*TRY IT*: What is needed is an exact retyping of each entry, pictures excluded.

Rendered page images
##########

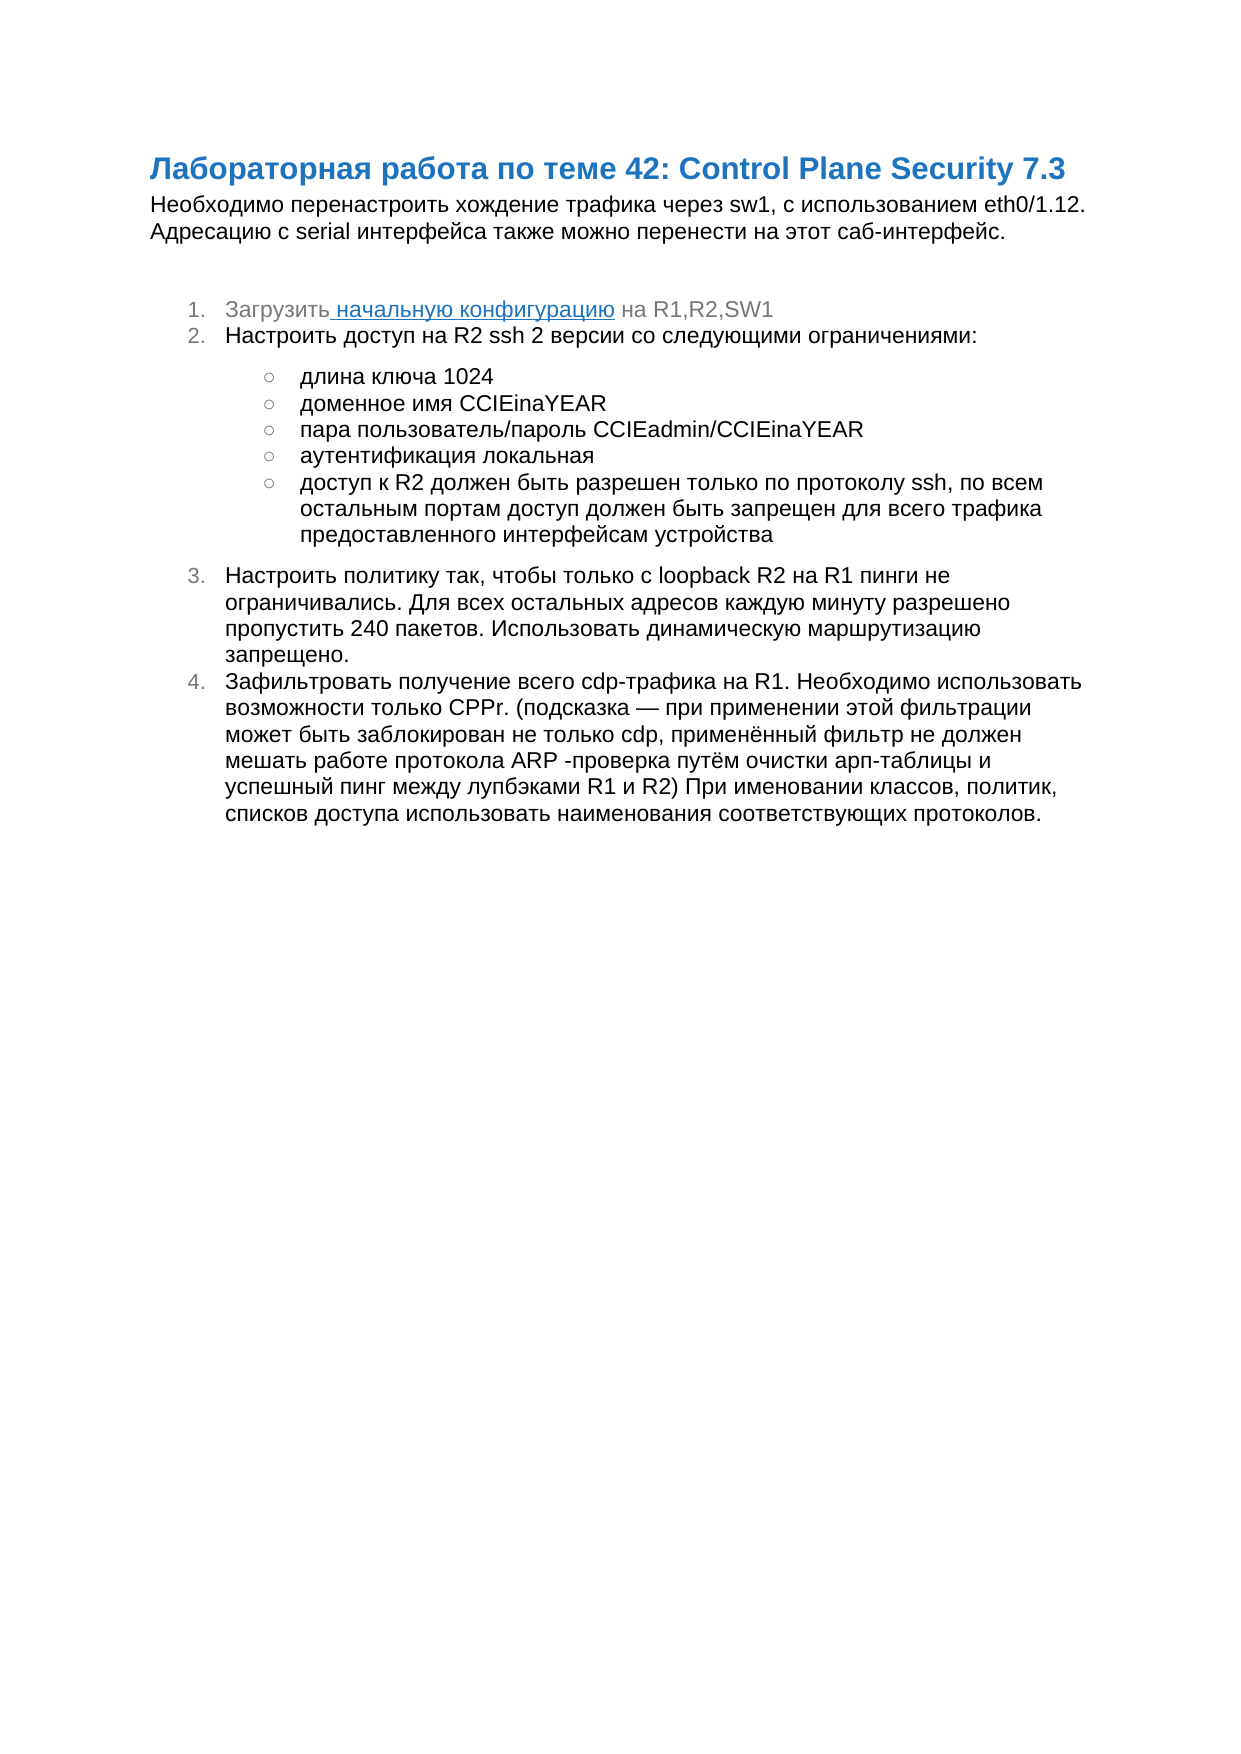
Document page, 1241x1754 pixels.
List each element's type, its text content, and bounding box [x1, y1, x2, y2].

list Настроить политику так, чтобы только с loopback R2 на R1 пинги не ограничивались. Для всех остальных адресов каждую минуту разрешено пропустить 240 пакетов. Использовать динамическую маршрутизацию запрещено. [187, 562, 1090, 668]
list доменное имя CCIEinaYEAR [262, 390, 1090, 416]
list аутентификация локальная [262, 442, 1090, 469]
subtitle Лабораторная работа по теме 42: Control Plane Security 7.3 [150, 150, 1090, 186]
text Необходимо перенастроить хождение трафика через sw1, с использованием eth0/1.12. Адресацию с serial интерфейса также можно перенести на этот саб-интерфейс. [150, 191, 1090, 258]
list доступ к R2 должен быть разрешен только по протоколу ssh, по всем остальным портам доступ должен быть запрещен для всего трафика предоставленного интерфейсам устройства [262, 469, 1090, 562]
list Зафильтровать получение всего cdp-трафика на R1. Необходимо использовать возможности только CPPr. (подсказка — при применении этой фильтрации может быть заблокирован не только cdp, применённый фильтр не должен мешать работе протокола ARP -проверка путём очистки арп-таблицы и успешный пинг между лупбэками R1 и R2) При именовании классов, политик, списков доступа использовать наименования соответствующих протоколов. [187, 668, 1090, 841]
list пара пользователь/пароль CCIEadmin/CCIEinaYEAR [262, 416, 1090, 442]
list Настроить доступ на R2 ssh 2 версии со следующими ограничениями: [187, 322, 1090, 363]
list Загрузить начальную конфигурацию на R1,R2,SW1 [187, 296, 1090, 322]
list длина ключа 1024 [262, 363, 1090, 390]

##########

*ANSWER SPACE*:
Document page, 1241x1754 pixels.
List each element's type, its text content, and bounding box [x1, y1, x2, y2].

list Настроить политику так, чтобы только с loopback R2 на R1 пинги не ограничивались. Для всех остальных адресов каждую минуту разрешено пропустить 240 пакетов. Использовать динамическую маршрутизацию запрещено. [187, 562, 1090, 668]
list доменное имя CCIEinaYEAR [262, 390, 1090, 416]
list аутентификация локальная [262, 442, 1090, 469]
subtitle Лабораторная работа по теме 42: Control Plane Security 7.3 [150, 150, 1090, 186]
text Необходимо перенастроить хождение трафика через sw1, с использованием eth0/1.12. Адресацию с serial интерфейса также можно перенести на этот саб-интерфейс. [150, 191, 1090, 258]
list доступ к R2 должен быть разрешен только по протоколу ssh, по всем остальным портам доступ должен быть запрещен для всего трафика предоставленного интерфейсам устройства [262, 469, 1090, 562]
list Зафильтровать получение всего cdp-трафика на R1. Необходимо использовать возможности только CPPr. (подсказка — при применении этой фильтрации может быть заблокирован не только cdp, применённый фильтр не должен мешать работе протокола ARP -проверка путём очистки арп-таблицы и успешный пинг между лупбэками R1 и R2) При именовании классов, политик, списков доступа использовать наименования соответствующих протоколов. [187, 668, 1090, 841]
list пара пользователь/пароль CCIEadmin/CCIEinaYEAR [262, 416, 1090, 442]
list Настроить доступ на R2 ssh 2 версии со следующими ограничениями: [187, 322, 1090, 363]
list Загрузить начальную конфигурацию на R1,R2,SW1 [187, 296, 1090, 322]
list длина ключа 1024 [262, 363, 1090, 390]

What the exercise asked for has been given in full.